Growth took place in graduate, Eastern Mennonite Seminary and Intensive English Program areas. Graduate and seminary enrollment is up 14%, with increases in education, biomedicine, counseling, nursing and trauma and resilience in health care settings.
Overall enrollment at Bluffton University is holding steady as adult and graduate program gains offset a first-year student decrease. After three years of increases, the number of first-year, full-time students is slightly down. The full-time equivalent total, including undergraduate and graduate programs, is 730.
Full-time graduate students are up 44% from last year, with the largest number of grad students in the last three years completing dietetic internship, business or education classes.
Recruiting for the next class is “trending with or ahead of the 2021 class, which was the strongest class Bluffton has seen in six years,” said Robin Bowlus, vice president of advancement and enrollment management.
Conrad Grebel University College trends are mixed, as students living on campus increased.
For the first time since before the pandemic, Grebel’s residence is completely occupied, with 172 students living in campus facilities, up from 154 last year. With more than 70 other students connecting to Grebel as associates, almost 250 students consider Grebel their home base at the University of Waterloo.
Graduate students have decreased, likely due to difficulty acquiring visas, pandemic fatigue and a strong labor market. The master’s degree in peace and conflict students counts 37 students, down from 50 last year. Master of theological studies students are down from 37 to 30 students. Collaboration with Canadian Mennonite University is on the rise, with three students taking a Grebel course this semester, followed by a CMU professor teaching a course including Grebel students next term.
Canadian Mennonite University continues to be inhibited by the pandemic. Retention has increased over the past three years as incoming class sizes have dipped, mostly due to a drop in international students receiving visas and limited opportunities to connect with high school students.
CMU has a full-time equivalent of 760, down from 875 last year. Three-quarters of the student body hails from Manitoba, with 12% from outside Canada. Self-declared Indigenous students make up 7%.
Goshen College total enrollment fell from 811 to 771 students in traditional undergraduate, adult and graduate programs. Students numbered 899 two years ago.

Supplied entries
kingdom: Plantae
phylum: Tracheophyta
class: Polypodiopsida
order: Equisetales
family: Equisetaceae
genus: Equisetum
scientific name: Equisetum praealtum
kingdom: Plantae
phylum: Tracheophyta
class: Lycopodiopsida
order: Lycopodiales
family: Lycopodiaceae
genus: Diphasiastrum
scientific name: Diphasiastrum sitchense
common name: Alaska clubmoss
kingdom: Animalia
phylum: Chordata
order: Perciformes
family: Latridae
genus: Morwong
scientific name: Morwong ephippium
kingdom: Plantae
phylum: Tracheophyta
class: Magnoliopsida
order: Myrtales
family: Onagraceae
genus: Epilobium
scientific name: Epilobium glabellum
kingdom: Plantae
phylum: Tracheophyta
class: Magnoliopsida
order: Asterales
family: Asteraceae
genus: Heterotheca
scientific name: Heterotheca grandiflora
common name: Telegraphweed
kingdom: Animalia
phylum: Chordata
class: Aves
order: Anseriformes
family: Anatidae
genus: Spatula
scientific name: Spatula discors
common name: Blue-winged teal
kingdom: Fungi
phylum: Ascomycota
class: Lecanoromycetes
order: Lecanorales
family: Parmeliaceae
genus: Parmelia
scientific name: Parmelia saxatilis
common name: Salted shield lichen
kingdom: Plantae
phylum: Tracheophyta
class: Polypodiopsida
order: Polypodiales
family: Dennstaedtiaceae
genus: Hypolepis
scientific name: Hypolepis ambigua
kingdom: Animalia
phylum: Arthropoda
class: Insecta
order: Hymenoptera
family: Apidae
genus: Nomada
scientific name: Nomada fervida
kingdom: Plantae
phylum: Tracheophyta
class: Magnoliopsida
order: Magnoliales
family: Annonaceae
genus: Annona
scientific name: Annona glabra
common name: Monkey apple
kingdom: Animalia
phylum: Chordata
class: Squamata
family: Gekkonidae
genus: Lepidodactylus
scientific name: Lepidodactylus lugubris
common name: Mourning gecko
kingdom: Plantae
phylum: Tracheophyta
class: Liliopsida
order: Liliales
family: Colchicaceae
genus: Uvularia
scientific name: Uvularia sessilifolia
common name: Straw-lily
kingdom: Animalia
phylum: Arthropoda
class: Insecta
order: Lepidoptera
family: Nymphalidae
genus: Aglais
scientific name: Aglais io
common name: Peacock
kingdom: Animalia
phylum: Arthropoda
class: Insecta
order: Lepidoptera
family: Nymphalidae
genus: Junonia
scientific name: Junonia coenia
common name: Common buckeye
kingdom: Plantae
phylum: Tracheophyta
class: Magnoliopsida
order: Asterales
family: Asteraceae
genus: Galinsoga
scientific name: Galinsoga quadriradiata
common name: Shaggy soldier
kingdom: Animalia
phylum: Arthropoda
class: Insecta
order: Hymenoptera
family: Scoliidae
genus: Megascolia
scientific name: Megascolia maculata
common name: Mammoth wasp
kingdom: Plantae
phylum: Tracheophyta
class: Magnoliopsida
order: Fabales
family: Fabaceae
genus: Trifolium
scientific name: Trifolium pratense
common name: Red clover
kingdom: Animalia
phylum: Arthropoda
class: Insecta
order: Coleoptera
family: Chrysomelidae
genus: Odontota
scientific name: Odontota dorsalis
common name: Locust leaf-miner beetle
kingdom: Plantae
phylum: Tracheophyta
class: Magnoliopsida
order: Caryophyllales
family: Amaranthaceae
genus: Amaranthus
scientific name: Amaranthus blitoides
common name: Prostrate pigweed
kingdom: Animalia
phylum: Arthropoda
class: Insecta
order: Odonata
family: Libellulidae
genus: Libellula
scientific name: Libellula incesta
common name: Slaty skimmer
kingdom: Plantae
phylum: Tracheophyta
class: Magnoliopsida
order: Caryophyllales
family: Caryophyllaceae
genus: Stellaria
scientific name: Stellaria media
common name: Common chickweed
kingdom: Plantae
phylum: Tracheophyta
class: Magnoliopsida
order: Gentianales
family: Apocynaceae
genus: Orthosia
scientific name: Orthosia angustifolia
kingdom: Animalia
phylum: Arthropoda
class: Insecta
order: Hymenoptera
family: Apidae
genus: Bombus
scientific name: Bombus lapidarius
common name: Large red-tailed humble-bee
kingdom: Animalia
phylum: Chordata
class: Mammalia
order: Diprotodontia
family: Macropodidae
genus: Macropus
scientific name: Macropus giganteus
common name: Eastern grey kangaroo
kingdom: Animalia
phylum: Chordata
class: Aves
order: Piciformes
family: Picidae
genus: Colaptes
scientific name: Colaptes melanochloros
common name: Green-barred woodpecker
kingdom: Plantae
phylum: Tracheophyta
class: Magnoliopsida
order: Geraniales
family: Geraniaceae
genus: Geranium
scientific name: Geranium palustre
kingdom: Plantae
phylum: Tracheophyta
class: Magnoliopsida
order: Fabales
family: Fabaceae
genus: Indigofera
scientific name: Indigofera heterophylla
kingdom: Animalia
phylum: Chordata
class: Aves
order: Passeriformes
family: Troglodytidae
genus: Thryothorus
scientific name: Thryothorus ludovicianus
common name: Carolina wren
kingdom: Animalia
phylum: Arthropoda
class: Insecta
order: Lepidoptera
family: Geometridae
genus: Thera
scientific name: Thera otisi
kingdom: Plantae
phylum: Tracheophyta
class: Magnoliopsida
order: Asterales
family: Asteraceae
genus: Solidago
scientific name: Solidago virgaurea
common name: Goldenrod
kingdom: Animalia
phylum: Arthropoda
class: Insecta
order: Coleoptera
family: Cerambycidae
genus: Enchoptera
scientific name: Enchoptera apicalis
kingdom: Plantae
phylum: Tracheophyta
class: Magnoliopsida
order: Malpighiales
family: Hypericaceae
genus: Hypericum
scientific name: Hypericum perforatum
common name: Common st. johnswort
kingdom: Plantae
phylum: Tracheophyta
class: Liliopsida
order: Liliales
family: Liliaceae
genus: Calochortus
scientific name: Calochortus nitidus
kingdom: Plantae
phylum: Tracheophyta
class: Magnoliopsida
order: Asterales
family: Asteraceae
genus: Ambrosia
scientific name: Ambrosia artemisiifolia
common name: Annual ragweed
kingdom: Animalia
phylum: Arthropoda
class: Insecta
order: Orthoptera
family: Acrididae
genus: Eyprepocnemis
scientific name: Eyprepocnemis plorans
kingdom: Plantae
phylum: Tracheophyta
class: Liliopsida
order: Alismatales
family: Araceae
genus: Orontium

Task directions
Repeat the part of the college enrollment text above that begins at the words "Growth took place" and stops after "health care settings.".

Final answer
Growth took place in graduate, Eastern Mennonite Seminary and Intensive English Program areas. Graduate and seminary enrollment is up 14%, with increases in education, biomedicine, counseling, nursing and trauma and resilience in health care settings.